:: GIVEN RECORDS
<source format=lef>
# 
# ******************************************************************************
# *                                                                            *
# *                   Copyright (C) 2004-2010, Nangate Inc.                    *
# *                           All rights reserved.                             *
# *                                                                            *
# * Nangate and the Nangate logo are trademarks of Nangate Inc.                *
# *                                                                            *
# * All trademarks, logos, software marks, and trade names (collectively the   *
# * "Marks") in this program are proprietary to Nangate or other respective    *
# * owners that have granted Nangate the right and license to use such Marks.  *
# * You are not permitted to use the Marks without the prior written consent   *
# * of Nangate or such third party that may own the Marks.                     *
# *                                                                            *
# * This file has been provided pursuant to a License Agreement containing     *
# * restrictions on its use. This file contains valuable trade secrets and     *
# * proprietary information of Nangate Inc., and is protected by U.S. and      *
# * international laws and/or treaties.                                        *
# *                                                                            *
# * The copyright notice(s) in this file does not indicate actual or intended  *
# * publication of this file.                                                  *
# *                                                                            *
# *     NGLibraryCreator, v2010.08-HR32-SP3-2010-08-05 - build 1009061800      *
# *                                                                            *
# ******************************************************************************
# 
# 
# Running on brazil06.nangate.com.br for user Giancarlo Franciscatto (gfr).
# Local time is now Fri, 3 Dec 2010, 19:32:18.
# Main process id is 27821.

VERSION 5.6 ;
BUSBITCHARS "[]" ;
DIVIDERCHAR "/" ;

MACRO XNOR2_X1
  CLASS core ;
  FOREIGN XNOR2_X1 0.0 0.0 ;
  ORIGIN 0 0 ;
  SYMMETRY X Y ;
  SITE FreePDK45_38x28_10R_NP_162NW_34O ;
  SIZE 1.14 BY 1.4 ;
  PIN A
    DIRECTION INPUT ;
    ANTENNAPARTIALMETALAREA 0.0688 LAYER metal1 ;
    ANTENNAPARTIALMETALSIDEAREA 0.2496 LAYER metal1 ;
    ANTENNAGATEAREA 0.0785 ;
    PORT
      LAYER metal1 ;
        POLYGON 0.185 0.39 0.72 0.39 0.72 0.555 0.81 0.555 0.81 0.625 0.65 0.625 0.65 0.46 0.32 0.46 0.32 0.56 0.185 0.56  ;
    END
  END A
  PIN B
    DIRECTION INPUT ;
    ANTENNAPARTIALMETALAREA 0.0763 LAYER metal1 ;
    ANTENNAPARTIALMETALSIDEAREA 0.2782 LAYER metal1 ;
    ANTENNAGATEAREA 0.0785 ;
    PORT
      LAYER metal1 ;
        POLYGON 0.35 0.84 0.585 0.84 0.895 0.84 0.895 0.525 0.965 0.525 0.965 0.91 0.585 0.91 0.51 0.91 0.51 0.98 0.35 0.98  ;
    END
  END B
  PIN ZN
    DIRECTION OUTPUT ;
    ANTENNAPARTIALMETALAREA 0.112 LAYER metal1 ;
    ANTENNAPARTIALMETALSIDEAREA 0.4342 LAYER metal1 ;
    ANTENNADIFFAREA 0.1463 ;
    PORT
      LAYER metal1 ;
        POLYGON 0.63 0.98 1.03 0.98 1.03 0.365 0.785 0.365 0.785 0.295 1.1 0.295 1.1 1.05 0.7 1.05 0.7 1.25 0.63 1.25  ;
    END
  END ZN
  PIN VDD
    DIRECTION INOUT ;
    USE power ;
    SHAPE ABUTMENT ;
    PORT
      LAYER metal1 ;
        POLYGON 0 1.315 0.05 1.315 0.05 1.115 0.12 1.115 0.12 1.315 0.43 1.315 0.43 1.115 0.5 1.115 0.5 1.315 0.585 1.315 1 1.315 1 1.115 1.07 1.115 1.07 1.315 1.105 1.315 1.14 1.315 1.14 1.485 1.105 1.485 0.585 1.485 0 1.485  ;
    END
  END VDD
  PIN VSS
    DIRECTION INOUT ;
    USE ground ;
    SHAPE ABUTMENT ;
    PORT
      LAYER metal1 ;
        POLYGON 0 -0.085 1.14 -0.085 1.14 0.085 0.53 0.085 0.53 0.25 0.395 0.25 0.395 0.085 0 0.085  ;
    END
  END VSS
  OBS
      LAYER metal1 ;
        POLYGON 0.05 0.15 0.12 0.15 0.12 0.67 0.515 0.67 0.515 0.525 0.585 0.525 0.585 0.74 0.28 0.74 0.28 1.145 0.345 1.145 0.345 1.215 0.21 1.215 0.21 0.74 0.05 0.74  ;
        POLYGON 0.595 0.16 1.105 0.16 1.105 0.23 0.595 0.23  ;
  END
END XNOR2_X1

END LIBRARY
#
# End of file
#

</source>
::::
:: GIVEN RECORDS
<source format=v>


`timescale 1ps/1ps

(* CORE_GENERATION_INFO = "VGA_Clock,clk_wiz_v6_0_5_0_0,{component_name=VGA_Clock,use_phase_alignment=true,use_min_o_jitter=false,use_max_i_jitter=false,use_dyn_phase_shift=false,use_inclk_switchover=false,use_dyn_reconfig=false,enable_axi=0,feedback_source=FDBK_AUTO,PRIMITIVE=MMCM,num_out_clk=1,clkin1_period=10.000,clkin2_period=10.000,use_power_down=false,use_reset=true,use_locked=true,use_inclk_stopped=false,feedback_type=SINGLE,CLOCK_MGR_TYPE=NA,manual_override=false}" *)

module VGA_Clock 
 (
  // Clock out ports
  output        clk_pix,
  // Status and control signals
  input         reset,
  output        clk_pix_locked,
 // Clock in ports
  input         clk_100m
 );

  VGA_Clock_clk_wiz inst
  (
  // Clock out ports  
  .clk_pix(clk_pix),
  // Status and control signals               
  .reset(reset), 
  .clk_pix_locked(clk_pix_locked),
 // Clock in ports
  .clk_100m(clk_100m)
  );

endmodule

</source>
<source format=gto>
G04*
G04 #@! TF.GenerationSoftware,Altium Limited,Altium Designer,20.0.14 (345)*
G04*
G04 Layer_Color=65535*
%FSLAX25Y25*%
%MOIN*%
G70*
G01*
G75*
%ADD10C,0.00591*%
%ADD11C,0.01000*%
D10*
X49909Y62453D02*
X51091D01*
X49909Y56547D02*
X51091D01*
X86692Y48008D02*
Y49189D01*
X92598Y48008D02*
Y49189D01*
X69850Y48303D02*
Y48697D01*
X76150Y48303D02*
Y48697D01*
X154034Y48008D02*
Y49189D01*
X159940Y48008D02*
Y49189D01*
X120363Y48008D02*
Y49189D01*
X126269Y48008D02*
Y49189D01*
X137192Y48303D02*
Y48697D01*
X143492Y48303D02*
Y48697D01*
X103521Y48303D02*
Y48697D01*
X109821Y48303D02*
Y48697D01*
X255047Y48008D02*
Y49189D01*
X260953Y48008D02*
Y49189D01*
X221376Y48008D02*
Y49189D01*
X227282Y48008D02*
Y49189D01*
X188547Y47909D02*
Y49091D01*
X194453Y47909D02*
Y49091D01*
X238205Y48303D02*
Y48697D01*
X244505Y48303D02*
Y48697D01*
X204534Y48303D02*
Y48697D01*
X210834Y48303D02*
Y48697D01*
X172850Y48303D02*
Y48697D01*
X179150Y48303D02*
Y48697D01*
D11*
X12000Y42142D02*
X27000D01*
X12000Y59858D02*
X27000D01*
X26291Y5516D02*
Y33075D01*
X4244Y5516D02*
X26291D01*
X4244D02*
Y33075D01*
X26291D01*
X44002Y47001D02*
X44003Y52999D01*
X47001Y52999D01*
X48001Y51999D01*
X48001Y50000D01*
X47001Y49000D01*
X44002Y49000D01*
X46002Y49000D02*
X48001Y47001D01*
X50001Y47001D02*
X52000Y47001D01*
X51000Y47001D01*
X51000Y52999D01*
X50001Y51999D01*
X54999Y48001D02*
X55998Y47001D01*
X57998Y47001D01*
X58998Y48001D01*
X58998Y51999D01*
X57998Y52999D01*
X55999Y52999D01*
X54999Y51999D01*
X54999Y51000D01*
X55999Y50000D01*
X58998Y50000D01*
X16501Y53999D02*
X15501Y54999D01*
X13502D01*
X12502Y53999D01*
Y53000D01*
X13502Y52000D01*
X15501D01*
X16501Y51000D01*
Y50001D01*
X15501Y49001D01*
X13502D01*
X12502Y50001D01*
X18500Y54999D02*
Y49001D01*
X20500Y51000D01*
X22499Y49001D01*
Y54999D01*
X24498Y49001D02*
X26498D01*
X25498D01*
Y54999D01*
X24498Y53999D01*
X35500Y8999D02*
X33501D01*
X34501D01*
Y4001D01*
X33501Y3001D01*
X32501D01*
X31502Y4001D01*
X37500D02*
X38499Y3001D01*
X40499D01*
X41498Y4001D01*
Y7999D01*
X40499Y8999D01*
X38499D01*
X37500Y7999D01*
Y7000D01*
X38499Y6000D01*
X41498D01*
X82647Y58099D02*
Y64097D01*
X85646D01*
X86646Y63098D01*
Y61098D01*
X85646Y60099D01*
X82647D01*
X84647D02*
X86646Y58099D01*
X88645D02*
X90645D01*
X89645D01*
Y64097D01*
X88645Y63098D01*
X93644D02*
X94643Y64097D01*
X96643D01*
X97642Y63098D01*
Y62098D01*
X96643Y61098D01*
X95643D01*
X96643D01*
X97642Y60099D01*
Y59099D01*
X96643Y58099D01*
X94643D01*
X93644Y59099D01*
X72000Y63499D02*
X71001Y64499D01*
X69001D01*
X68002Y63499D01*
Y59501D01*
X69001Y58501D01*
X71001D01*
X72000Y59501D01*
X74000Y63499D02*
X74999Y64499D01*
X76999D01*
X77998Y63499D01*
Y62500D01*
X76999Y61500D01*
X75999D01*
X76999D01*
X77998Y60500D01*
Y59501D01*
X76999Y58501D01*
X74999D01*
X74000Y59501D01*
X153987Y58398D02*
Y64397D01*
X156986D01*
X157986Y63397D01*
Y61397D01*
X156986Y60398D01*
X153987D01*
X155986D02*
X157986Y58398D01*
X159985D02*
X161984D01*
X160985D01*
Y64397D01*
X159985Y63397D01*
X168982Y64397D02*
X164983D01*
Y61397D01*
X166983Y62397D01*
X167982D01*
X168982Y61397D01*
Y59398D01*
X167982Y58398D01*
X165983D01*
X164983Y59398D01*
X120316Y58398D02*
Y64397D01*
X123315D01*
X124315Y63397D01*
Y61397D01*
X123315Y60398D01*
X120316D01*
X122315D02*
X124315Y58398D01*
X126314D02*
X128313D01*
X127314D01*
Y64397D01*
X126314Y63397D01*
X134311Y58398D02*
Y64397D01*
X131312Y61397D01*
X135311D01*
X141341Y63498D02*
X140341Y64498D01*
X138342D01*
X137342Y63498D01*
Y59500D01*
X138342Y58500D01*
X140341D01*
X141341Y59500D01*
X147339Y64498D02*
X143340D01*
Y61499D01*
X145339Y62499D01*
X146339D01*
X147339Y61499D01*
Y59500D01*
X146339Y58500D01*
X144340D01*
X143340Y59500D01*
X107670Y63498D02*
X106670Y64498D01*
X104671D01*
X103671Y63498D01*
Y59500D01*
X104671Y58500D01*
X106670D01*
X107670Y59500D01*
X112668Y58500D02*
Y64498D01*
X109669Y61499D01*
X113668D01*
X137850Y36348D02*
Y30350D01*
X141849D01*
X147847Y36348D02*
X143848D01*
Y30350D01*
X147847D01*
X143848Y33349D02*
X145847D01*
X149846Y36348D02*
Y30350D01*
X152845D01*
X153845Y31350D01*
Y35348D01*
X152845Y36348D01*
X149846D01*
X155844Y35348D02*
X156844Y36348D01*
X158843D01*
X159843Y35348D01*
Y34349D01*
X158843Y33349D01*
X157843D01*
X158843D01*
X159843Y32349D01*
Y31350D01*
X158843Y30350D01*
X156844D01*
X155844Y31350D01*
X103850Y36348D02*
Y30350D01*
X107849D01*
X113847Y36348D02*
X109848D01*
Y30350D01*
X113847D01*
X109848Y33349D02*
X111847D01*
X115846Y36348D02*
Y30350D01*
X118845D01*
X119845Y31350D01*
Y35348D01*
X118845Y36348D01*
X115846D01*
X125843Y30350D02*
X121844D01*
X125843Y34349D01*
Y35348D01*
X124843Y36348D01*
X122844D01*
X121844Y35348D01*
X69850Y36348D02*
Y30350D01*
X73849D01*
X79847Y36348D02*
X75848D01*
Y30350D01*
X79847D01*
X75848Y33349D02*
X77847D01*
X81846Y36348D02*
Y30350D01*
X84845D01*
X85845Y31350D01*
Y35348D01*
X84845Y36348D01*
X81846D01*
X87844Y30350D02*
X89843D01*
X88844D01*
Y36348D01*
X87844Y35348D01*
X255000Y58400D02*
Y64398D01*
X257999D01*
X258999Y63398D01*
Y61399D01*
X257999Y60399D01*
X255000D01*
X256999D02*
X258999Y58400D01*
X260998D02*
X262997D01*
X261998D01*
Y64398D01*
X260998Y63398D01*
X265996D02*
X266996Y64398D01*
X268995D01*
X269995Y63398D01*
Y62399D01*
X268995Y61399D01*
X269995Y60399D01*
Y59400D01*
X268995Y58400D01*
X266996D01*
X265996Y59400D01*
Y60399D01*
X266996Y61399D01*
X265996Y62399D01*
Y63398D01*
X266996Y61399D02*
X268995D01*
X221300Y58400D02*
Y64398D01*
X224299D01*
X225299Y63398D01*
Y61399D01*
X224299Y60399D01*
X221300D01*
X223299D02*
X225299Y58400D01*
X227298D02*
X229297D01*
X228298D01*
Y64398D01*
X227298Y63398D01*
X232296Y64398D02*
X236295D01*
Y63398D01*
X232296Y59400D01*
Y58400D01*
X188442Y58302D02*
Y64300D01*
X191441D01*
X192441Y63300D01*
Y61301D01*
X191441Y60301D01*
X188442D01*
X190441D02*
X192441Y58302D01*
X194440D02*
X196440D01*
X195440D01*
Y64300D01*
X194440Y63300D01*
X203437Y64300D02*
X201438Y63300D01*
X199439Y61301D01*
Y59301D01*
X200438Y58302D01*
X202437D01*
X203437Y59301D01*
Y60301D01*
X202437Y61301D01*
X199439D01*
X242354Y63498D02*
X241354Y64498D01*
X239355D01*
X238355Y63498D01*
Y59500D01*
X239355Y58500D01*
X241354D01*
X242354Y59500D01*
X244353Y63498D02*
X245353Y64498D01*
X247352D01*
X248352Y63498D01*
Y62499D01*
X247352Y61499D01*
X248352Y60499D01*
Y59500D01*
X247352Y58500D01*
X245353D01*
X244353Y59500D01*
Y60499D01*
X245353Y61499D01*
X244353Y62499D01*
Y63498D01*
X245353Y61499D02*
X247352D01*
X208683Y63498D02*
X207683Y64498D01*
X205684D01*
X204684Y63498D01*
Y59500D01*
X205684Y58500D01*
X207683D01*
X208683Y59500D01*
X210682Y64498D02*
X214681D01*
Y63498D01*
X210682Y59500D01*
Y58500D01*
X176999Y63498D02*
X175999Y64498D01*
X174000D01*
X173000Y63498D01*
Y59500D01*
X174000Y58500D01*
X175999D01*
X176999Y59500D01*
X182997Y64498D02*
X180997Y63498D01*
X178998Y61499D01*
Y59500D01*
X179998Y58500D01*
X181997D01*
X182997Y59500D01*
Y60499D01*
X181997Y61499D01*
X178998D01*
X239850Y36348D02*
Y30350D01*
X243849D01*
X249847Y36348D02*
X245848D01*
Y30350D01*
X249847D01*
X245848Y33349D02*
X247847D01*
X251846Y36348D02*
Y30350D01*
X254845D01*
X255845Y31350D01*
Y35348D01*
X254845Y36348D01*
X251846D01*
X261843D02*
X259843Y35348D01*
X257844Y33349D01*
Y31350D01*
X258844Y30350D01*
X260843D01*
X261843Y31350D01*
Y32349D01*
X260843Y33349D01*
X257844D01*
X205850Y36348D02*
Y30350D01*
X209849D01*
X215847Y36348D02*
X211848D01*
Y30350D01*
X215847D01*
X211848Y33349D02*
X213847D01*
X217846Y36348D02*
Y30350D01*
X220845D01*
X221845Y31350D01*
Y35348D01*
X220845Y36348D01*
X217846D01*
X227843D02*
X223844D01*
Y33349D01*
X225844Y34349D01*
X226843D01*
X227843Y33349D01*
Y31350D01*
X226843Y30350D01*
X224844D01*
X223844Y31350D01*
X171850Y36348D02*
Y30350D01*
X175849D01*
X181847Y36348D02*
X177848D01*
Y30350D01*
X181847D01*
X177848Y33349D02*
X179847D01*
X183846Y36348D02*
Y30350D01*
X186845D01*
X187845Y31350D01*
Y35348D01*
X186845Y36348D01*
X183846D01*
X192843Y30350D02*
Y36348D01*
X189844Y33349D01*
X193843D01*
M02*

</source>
::::
TASK BRIEF:
What you return should be exactly the lines above, starting at the one with "X179150Y48303D02*" and ending at the one with "X57998Y52999D01*", and nothing else.

TASK SOLUTION:
X179150Y48303D02*
Y48697D01*
D11*
X12000Y42142D02*
X27000D01*
X12000Y59858D02*
X27000D01*
X26291Y5516D02*
Y33075D01*
X4244Y5516D02*
X26291D01*
X4244D02*
Y33075D01*
X26291D01*
X44002Y47001D02*
X44003Y52999D01*
X47001Y52999D01*
X48001Y51999D01*
X48001Y50000D01*
X47001Y49000D01*
X44002Y49000D01*
X46002Y49000D02*
X48001Y47001D01*
X50001Y47001D02*
X52000Y47001D01*
X51000Y47001D01*
X51000Y52999D01*
X50001Y51999D01*
X54999Y48001D02*
X55998Y47001D01*
X57998Y47001D01*
X58998Y48001D01*
X58998Y51999D01*
X57998Y52999D01*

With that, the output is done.